# TEXTE DE LECTURE
========================================

Le dernier ou l’avant-dernier jour que les soldats travaillaient encore à leur jardin, la corvette anglaise entrait dans La rade de Porto-Ferrajo. Son arrivée dans un moment aussi inopportun contraria vivement l’Empereur ; il craignit que les préparatifs qui se faisaient depuis quelque temps n’eussent donné l’éveil aux agents anglais. Fort heureusement, il n’en fut rien. La corvette repartit le 24 ou le 25, sans se douter de ce qui se préparait et, dès qu’on la vit au large, il n’y eut plus à supposer le moindre obstacle de sa part. Du reste, l’Empereur était bien résolu, si elle fût restée au mouillage jusqu’au jour qu’il avait fixé pour son départ, de faire pointer ses canons sur elle et de la couler, si elle eût voulu opposer de la résistance.

========================================

Sources de documents en texte brut:
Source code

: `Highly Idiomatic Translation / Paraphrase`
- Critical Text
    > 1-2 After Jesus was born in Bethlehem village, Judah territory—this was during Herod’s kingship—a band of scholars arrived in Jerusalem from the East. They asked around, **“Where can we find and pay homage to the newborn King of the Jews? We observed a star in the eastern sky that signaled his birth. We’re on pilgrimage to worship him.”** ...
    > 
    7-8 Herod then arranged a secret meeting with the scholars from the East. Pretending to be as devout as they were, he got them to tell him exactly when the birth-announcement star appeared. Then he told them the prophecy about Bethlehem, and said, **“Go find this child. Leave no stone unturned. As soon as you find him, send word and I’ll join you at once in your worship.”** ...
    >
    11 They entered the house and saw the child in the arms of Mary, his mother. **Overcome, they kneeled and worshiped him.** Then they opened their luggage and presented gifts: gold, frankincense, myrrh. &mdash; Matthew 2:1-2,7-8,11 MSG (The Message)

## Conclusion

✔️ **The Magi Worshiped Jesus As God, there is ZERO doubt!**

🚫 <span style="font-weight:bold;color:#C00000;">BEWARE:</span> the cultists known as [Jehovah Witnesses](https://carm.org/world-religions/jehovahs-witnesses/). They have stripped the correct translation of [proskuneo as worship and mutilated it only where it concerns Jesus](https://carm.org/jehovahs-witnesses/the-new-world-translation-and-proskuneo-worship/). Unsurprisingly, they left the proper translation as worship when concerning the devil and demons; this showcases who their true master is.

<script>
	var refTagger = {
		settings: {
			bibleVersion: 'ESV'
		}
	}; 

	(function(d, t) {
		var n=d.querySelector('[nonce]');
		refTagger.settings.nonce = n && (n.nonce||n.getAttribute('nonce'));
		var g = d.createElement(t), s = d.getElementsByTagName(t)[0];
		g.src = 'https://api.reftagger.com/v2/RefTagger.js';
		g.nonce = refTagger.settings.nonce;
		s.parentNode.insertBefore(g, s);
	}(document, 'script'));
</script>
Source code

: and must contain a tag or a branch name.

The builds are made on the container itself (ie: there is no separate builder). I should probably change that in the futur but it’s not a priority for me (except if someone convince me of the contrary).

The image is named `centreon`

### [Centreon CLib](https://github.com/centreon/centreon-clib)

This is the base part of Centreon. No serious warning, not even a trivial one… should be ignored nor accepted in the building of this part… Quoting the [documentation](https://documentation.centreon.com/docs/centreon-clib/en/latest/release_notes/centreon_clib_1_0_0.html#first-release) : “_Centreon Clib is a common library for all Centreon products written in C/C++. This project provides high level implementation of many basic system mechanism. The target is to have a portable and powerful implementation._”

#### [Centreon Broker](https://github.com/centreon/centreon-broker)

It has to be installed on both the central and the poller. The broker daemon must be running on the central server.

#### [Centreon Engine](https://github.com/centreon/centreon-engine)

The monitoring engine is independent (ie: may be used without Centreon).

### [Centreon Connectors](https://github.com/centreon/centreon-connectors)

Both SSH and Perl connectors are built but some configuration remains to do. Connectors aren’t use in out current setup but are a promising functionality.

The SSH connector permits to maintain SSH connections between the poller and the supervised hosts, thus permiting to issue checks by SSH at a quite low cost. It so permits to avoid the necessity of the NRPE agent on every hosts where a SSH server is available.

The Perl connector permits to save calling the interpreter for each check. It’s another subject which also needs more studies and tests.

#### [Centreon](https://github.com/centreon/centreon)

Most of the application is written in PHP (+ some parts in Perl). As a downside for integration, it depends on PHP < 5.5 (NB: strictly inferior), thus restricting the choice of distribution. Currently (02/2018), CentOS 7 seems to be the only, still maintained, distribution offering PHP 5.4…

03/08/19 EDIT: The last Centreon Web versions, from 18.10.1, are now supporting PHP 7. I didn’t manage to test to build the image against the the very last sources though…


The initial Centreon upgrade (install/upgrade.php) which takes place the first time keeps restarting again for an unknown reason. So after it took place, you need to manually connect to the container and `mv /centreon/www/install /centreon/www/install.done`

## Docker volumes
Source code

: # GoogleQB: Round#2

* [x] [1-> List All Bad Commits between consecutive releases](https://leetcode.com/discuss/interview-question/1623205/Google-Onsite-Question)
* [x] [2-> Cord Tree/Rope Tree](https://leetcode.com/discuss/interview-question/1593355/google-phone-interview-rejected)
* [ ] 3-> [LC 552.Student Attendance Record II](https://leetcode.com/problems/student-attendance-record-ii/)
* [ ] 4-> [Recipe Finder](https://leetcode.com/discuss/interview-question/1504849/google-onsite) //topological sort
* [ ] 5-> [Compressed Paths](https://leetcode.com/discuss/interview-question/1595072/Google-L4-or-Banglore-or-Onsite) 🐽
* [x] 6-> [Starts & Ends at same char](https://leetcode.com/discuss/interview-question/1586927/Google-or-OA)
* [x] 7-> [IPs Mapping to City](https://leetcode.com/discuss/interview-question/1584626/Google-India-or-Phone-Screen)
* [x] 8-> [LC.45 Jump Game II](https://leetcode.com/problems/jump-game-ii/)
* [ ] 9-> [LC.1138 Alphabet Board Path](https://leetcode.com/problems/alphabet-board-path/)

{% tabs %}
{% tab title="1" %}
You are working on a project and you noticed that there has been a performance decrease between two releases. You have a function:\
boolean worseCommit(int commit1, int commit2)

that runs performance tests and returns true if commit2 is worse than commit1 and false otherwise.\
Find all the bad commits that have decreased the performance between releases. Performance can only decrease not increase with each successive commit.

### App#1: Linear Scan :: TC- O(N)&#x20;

========================================

Indiquez si chacune des affirmations (a), (b) et (c) concorde avec le texte sur la corvette anglaise ci-dessus. Répondez par oui ou non, avec les mots décisifs du texte cités tels quels : (a) La corvette quitta la rade le 24 ou le 25. (b) Les préparatifs alertèrent les agents anglais. (c) L'arrivée de la corvette réjouit l'Empereur.

(a) Oui : « La corvette repartit le 24 ou le 25 ».
(b) Non : « Fort heureusement, il n’en fut rien. »
(c) Non : « Son arrivée dans un moment aussi inopportun contraria vivement l’Empereur ».